Cela fait longtemps que je n’ai pas posté de billet sur les jeux de société. Aujourd’hui, c’est réparé car je vais vous parler d’Illuminati. Il s’agit d’un jeu de cartes signé Steve Jackson Games (Munchkin, etc…) et paru chez Ubik (aujourd’hui Edge Entertainment).
Il a été lancé en 1995 et met en compétition différentes sociétés secrètes pour, bien entendu, contrôler le monde. Vous l’aurez compris, ce jeu tourne donc en dérision les fervents des théories du complot.
3 type de cartes composent ce jeu :
- Les illuminati : chaque joueur en possède une qui lui permet d’avoir un objectif secret pour remporter la partie, mais aussi un pouvoir spécial
- Les groupes : ce sont des cartes que l’illuminati cherchera à contrôler. Elles ont chacun des orientations différentes : marginal, gouvernemental, conformiste, libéral, fanatique, etc … Elles possèdent aussi des points en défense, attaque, et plus ou moins d’argent selon la carte
- Les cartes spéciales : qui bien entendu ont des effets sur le jeu lui même. Par exemple, la « commission d’enquête du sénat » permet de faire perdre son tour à un joueur
Les illuminati et leurs objectifs spéciaux sont les suivants :
- Illuminati de Bavière : pour gagner, il doivent contrôler des groupes qui totalisent 35 points de pouvoir
- La société de la discorde : contrôler 5 groupe de marginaux
- Les OVNIS : objectif spécial choisi par le joueur en début de partie. Bien entendu, le joueur choisit parmi les autres objectifs spéciaux
- La secte des assassins : contrôler 6 groupes violents
- Le réseau : collecter 25 points de pouvoir transférable
- Les servants de Cthulhu : détruire 8 autres groupes
- Le triangle des Bermudes : récupérer un exemplaire de chacune des 10 orientations possibles (violent, marginal, etc…)
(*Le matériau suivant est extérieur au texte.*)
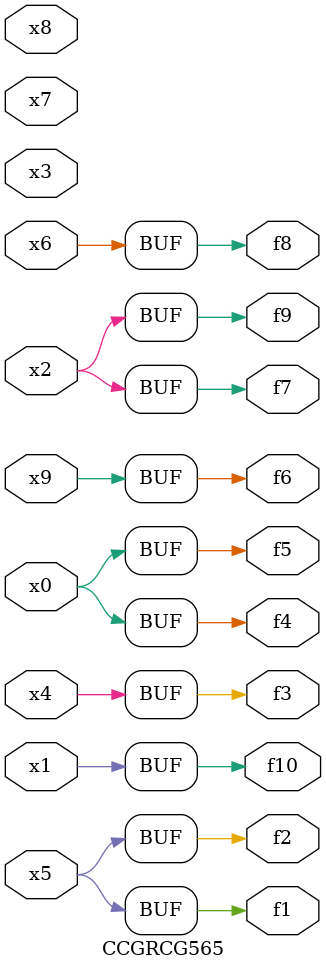
<source format=v>
module CCGRCG565(
	input x0, x1, x2, x3, x4, x5, x6, x7, x8, x9,
	output f1, f2, f3, f4, f5, f6, f7, f8, f9, f10
);
	assign f1 = x5;
	assign f2 = x5;
	assign f3 = x4;
	assign f4 = x0;
	assign f5 = x0;
	assign f6 = x9;
	assign f7 = x2;
	assign f8 = x6;
	assign f9 = x2;
	assign f10 = x1;
endmodule

</source>
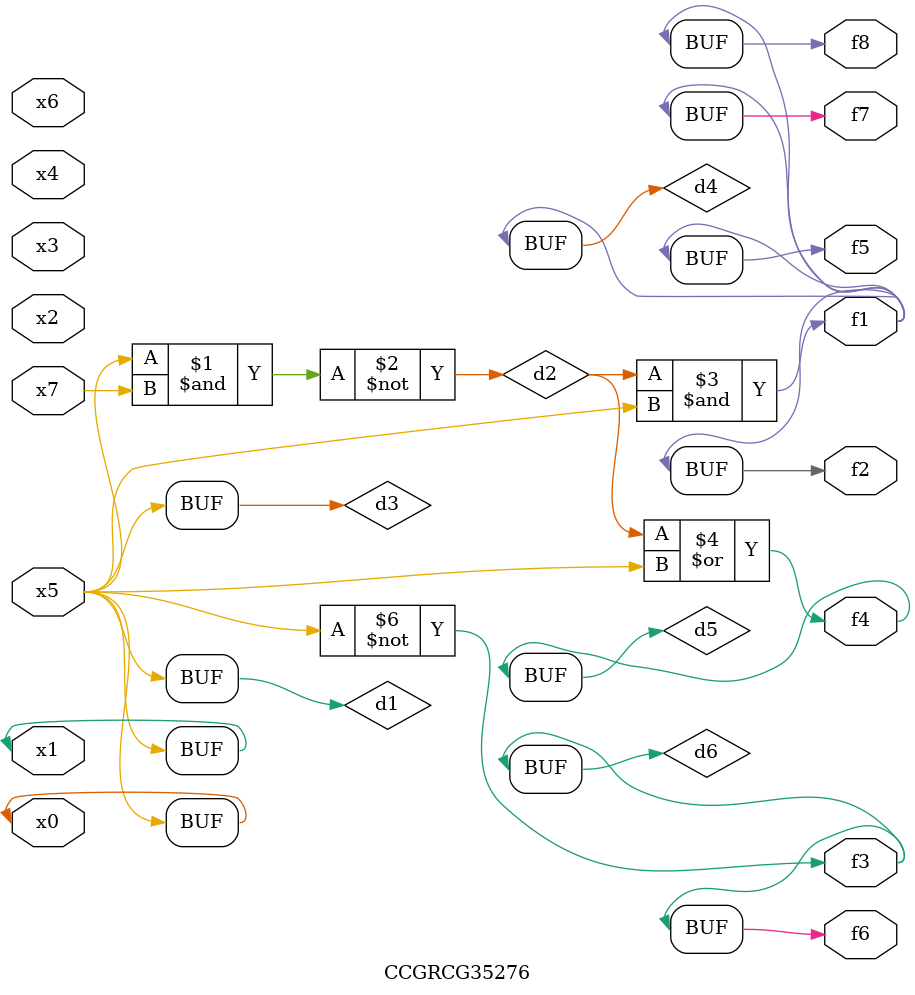
<source format=v>
module CCGRCG35276(
	input x0, x1, x2, x3, x4, x5, x6, x7,
	output f1, f2, f3, f4, f5, f6, f7, f8
);

	wire d1, d2, d3, d4, d5, d6;

	buf (d1, x0, x5);
	nand (d2, x5, x7);
	buf (d3, x0, x1);
	and (d4, d2, d3);
	or (d5, d2, d3);
	nor (d6, d1, d3);
	assign f1 = d4;
	assign f2 = d4;
	assign f3 = d6;
	assign f4 = d5;
	assign f5 = d4;
	assign f6 = d6;
	assign f7 = d4;
	assign f8 = d4;
endmodule

</source>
- Les gnomes de Zurich : amasser 150 mégabucks, la monnaie du jeu
Il est également possible de gagner la partie grâce à un objectif de base, identique pour chacun des joueurs. Il s’agit d’un nombre de groupe à contrôler, illuminati inclus. Ce nombre de groupes est défini par le nombre de joueurs : 13 goupes (2 à 3 joueurs), 12 groupes (4 joueurs), 10 groupes (3 joueurs), 9 groupes (6 joueurs), 8 groupes (7 à 8 joueurs).
Commentaires
Il possible de jouer à partir de 2 joueurs, et cela jusqu’à 8. Cependant, n’hésitez pas à prévoir un grand espace pour jouer, car il y a beaucoup de cartes à placer. Les parties peuvent durer de une à cinq heures, selon le nombre de joueurs et le déroulement de celles-ci. Cependant, comptez une heure trente maximum la plupart du temps.
Les cartes ont des thèmes sympas, parfois loufoques (lasers orbitaux pour le contrôle des esprits, génies du mal pour un futur radieux, etc…) ou sérieux (le fisc, la CIA, etc…). Il est ainsi possible de créer des grilles de pouvoir assez marrantes : les centrales nucléaires qui contrôlent les chaînes de Fast-Food,les journaux underground qui contrôlent la CIA ou même les agences de publicité, etc…
Tout est bon pour arriver à son but, aussi il y a une grande intéractivité dans le jeu. Les joueurs peuvent créer des alliances, trahir ses alliés, menacer, négocier, etc… Le dialogue est donc très importante pour créer une partie endiablée. Il faut donc être un véritable stratège pour remporter la partie.
Petit bonus qui m’a fait bien rire : le livret de règles inclut des … règles pour tricher. Règles que le concepteur du jeu conseille de n’utiliser « qu’avec de très bons amis, ou des gens que vous ne verrez plus après ». Ces règles contiennent les choses qu’il est interdit de faire (renverser la table ou tricher sur les sommes d’argent. Tout le reste est possible et il n’y a pas de pénalité si on se fait prendre. On doit seulement renoncer à la tricherie. Une règle bien fun qui promet des parties… animées.